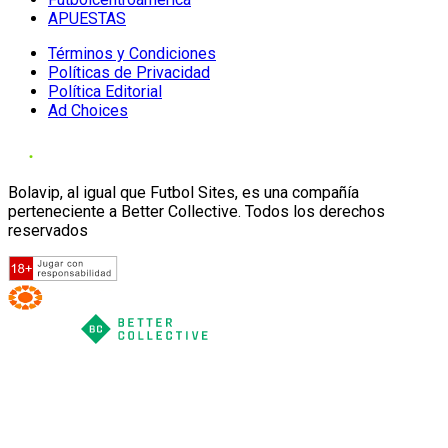
APUESTAS
Términos y Condiciones
Políticas de Privacidad
Política Editorial
Ad Choices
Bolavip, al igual que Futbol Sites, es una compañía
perteneciente a Better Collective. Todos los derechos
reservados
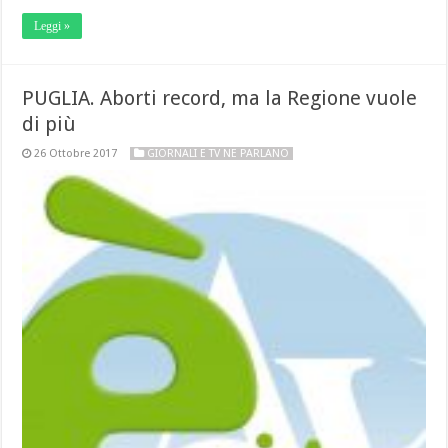
Leggi »
PUGLIA. Aborti record, ma la Regione vuole
di più
26 Ottobre 2017
GIORNALI E TV NE PARLANO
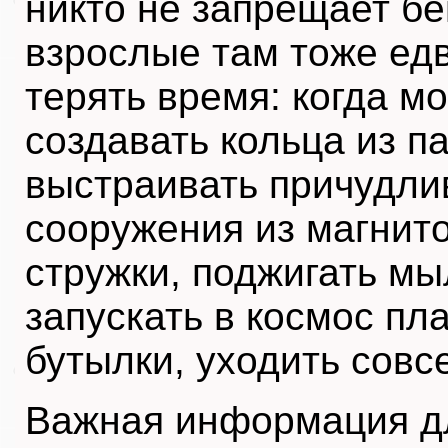
никто не запрещает бе
взрослые там тоже едв
терять время: когда м
создавать кольца из па
выстраивать причудл
сооружения из магнит
стружки, поджигать мы
запускать в космос пл
бутылки, уходить совс
Важная информация д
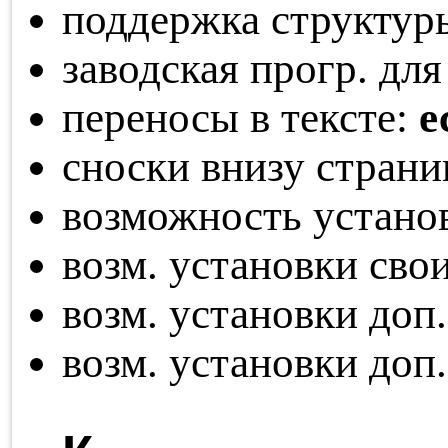
поддержка структур
заводская прогр. для
переносы в тексте:
е
сноски внизу стран
возможность устано
возм. установки св
возм. установки доп
возм. установки доп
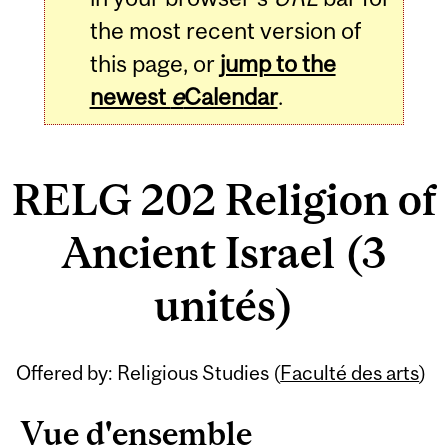
the most recent version of
this page, or
jump to the
newest
e
Calendar
.
RELG 202 Religion of
Ancient Israel (3
unités)
Related
Offered by: Religious Studies (
Faculté des arts
)
Content
Vue d'ensemble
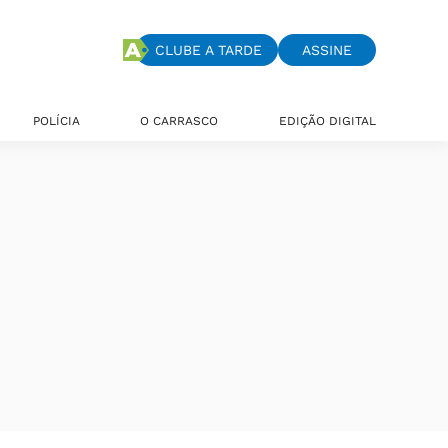
CLUBE A TARDE
ASSINE
POLÍCIA
O CARRASCO
EDIÇÃO DIGITAL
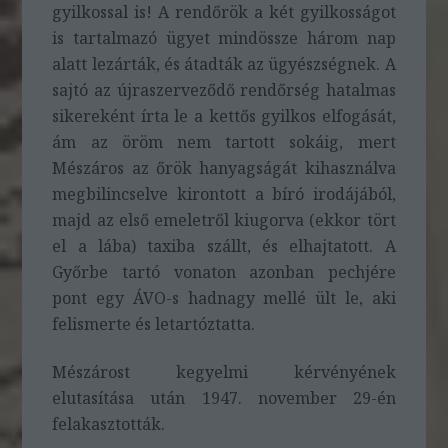
gyilkossal is! A rendőrök a két gyilkosságot
is tartalmazó ügyet mindössze három nap
alatt lezárták, és átadták az ügyészségnek. A
sajtó az újraszerveződő rendőrség hatalmas
sikereként írta le a kettős gyilkos elfogását,
ám az öröm nem tartott sokáig, mert
Mészáros az őrök hanyagságát kihasználva
megbilincselve kirontott a bíró irodájából,
majd az első emeletről kiugorva (ekkor tört
el a lába) taxiba szállt, és elhajtatott. A
Győrbe tartó vonaton azonban pechjére
pont egy ÁVO-s hadnagy mellé ült le, aki
felismerte és letartóztatta.
Mészárost kegyelmi kérvényének
elutasítása után 1947. november 29-én
felakasztották.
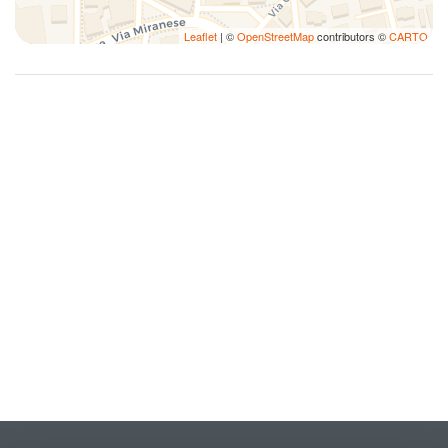
Leaflet
| ©
OpenStreetMap
contributors ©
CARTO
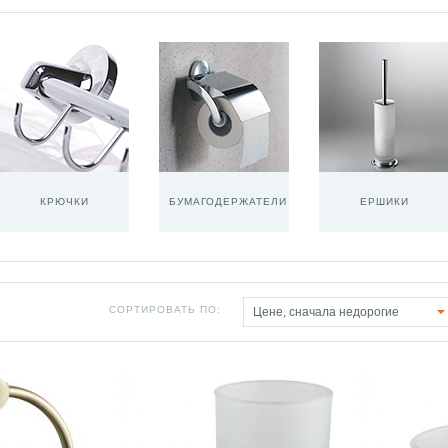
КРЮЧКИ
БУМАГОДЕРЖАТЕЛИ
ЕРШИКИ
СОРТИРОВАТЬ ПО:
Цене, сначала недорогие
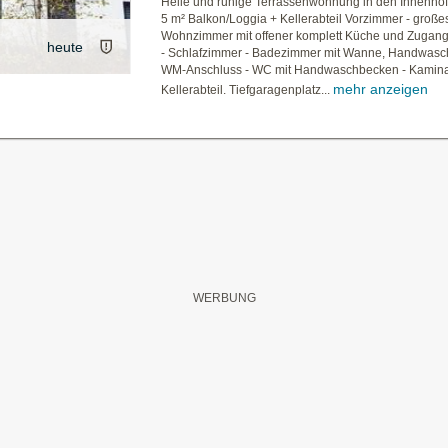
Helle und ruhige Terrassenwohnung in den Innenhof.
5 m² Balkon/Loggia + Kellerabteil Vorzimmer - große
Wohnzimmer mit offener komplett Küche und Zugan
heute
- Schlafzimmer - Badezimmer mit Wanne, Handwasc
WM-Anschluss - WC mit Handwaschbecken - Kamina
mehr anzeigen
Kellerabteil. Tiefgaragenplatz...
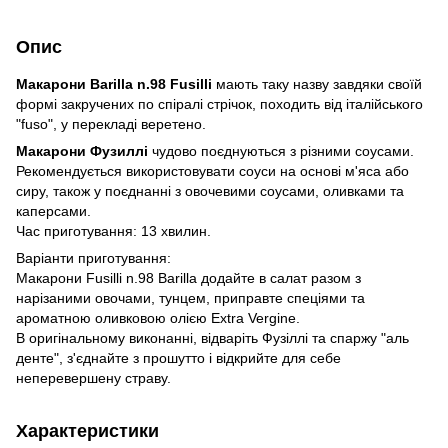
Опис
Макарони Barilla n.98 Fusilli
мають таку назву завдяки своїй
формі закручених по спіралі стрічок, походить від італійського
"fuso", у перекладі веретено.
Макарони Фузиллі
чудово поєднуються з різними соусами.
Рекомендується використовувати соуси на основі м'яса або
сиру, також у поєднанні з овочевими соусами, оливками та
каперсами.
Час приготування: 13 хвилин.
Варіанти приготування:
Макарони Fusilli n.98 Barilla додайте в салат разом з
нарізаними овочами, тунцем, приправте спеціями та
ароматною оливковою олією Extra Vergine.
В оригінальному виконанні, відваріть Фузіллі та спаржу "аль
денте", з'єднайте з прошутто і відкрийте для себе
неперевершену страву.
Характеристики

■ WORK REQUIRED: Reproduce exactly the entries from their first line through the line containing "создавать кольца из па", including both, and omit any pictures.

■ RESPONSE BOX:
APUESTAS
Términos y Condiciones
Políticas de Privacidad
Política Editorial
Ad Choices
Bolavip, al igual que Futbol Sites, es una compañía
perteneciente a Better Collective. Todos los derechos
reservados
Leggi »
PUGLIA. Aborti record, ma la Regione vuole
di più
26 Ottobre 2017
GIORNALI E TV NE PARLANO
никто не запрещает бе
взрослые там тоже едв
терять время: когда м
создавать кольца из па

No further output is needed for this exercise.